Она провела меня в гостиную. Я тут же понял, что муж у этой женщины тоже умер и она живет одна. Видимо, одинокие люди уделяют особое внимание цветовой гамме, оттенкам и даже звукам и их отголоскам в своем пространстве. Она усадила меня на диван. Поверх покрывала с кистями — россыпь подушечек в виде собак и кошек. Я сел среди них, и парочка вывязанных крючком животных тут же скользнула мне на колени и уютно там устроилась. Я погладил черную плюшевую собачонку. На столе стоял чайничек и какое-то угощение, но миссис Фиске долго не наливала чай и, когда она наконец собралась это сделать, чай уже заварился слишком крепко. Как мы начали говорить, не помню. Вот только что я знакомился с вязаной собачонкой-спаниелем, а вот мы уже оживленно беседуем. Оказывается, оба мы очень давно, сами того не подозревая, ждали этого разговора. Я скоро понял, что гостиная заполнена самыми разными представителями собачьих и кошачьих, не только питомцами-подушечками: все полки заставлены фигурками, все стены увешаны картинками. И в этой полной живности комнате мы говорили обо всем без утайки и преград, мы сказали друг другу очень многое и, пожалуй, могли бы сказать еще больше, но связь, что между нами установилась, не отличалась нежностью или, тем более, теплом — в ней скорее было что-то отчаянное. И называли мы друг друга только мистер Бендер и миссис Фиске, никак иначе.

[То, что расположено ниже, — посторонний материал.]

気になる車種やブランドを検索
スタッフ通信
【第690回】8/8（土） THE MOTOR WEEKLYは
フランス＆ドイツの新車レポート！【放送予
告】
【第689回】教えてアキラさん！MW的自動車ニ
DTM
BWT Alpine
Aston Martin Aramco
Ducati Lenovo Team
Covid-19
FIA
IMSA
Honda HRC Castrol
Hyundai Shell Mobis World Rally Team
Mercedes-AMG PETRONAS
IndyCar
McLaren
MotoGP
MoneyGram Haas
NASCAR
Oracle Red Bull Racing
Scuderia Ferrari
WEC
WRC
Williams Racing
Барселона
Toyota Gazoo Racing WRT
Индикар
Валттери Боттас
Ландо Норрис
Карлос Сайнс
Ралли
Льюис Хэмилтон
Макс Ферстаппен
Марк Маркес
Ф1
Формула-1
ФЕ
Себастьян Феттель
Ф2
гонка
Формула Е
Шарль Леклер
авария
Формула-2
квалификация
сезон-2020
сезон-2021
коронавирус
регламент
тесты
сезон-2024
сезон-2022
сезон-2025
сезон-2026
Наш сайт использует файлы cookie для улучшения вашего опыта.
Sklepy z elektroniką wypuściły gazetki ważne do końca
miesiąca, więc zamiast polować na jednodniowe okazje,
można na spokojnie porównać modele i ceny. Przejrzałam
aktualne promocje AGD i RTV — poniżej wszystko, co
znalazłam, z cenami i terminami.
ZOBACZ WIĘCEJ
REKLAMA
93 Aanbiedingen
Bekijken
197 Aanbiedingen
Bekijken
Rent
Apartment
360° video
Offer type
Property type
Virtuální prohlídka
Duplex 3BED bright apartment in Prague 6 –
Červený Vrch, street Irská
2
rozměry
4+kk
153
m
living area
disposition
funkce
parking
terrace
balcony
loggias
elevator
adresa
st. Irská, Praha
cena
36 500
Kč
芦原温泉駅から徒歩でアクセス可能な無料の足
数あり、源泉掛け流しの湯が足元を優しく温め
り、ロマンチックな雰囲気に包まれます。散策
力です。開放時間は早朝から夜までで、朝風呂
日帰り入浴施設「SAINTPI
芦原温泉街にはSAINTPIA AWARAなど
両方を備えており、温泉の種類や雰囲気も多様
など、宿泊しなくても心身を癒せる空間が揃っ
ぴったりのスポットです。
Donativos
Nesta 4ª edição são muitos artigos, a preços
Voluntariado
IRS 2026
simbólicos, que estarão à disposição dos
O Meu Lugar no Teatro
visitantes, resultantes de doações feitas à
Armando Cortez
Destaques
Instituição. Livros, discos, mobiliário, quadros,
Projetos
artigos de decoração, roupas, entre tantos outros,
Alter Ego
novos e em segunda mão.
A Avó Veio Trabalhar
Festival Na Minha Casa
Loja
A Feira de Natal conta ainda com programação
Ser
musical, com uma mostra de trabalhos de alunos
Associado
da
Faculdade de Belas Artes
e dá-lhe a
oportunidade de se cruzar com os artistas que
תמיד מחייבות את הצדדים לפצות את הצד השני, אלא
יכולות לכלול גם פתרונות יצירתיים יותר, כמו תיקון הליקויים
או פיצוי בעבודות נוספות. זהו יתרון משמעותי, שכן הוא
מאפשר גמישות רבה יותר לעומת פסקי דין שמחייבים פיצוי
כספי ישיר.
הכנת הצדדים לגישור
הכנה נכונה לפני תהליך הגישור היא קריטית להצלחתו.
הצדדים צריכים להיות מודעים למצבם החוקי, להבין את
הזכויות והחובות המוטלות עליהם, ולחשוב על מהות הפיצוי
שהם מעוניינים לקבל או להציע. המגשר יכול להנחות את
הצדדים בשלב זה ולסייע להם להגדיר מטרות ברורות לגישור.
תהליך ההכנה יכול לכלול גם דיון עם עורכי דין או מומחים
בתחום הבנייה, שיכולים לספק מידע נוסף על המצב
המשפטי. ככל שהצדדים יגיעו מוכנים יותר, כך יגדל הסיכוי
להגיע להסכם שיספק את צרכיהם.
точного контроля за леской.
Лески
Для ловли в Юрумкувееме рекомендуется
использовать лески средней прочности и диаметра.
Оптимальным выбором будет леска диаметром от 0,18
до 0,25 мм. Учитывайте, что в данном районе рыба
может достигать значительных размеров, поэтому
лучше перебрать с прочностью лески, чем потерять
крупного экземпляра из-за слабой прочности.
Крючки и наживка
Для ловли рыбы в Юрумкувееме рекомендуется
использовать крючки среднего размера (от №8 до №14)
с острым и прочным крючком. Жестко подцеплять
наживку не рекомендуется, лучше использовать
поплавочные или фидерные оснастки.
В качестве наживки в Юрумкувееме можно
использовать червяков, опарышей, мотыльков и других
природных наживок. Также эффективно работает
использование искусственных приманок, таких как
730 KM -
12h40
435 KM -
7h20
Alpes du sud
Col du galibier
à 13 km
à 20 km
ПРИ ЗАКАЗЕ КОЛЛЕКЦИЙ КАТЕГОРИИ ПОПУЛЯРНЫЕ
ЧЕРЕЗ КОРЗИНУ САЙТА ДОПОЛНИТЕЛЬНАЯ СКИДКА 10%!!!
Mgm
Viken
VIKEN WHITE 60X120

Мы говорили о мужьях и женах; о том, как одиннадцать лет назад ее муж умер от сердечного приступа на стадионе, распевая самую жизнеутверждающую песню Элвиса Пресли; о шляпах, шарфах и обуви умерших близких, которые то и дело попадаются под руку и мешают сосредоточиться; о том, каково возвращать письма «за смертью адресата»; о поездках на поезде; о посещениях кладбища; о разных способах, какими жизнь по капле выжимается из человеческого тела — во всяком случае, у меня создалось впечатление, что мы обо всем этом говорили, хотя, возможно, мы беседовали о том, как трудно выращивать лаванду во влажном климате, а все остальное ушло в подтекст, понятный и мне, и миссис Фиске. Впрочем, нет, не обсуждали мы лаванду, мы вообще не касались садоводства. Горький чай остыл, хотя на чайничке был шерстяной колпак. У миссис Фиске выбилось из пучка несколько седых прядей.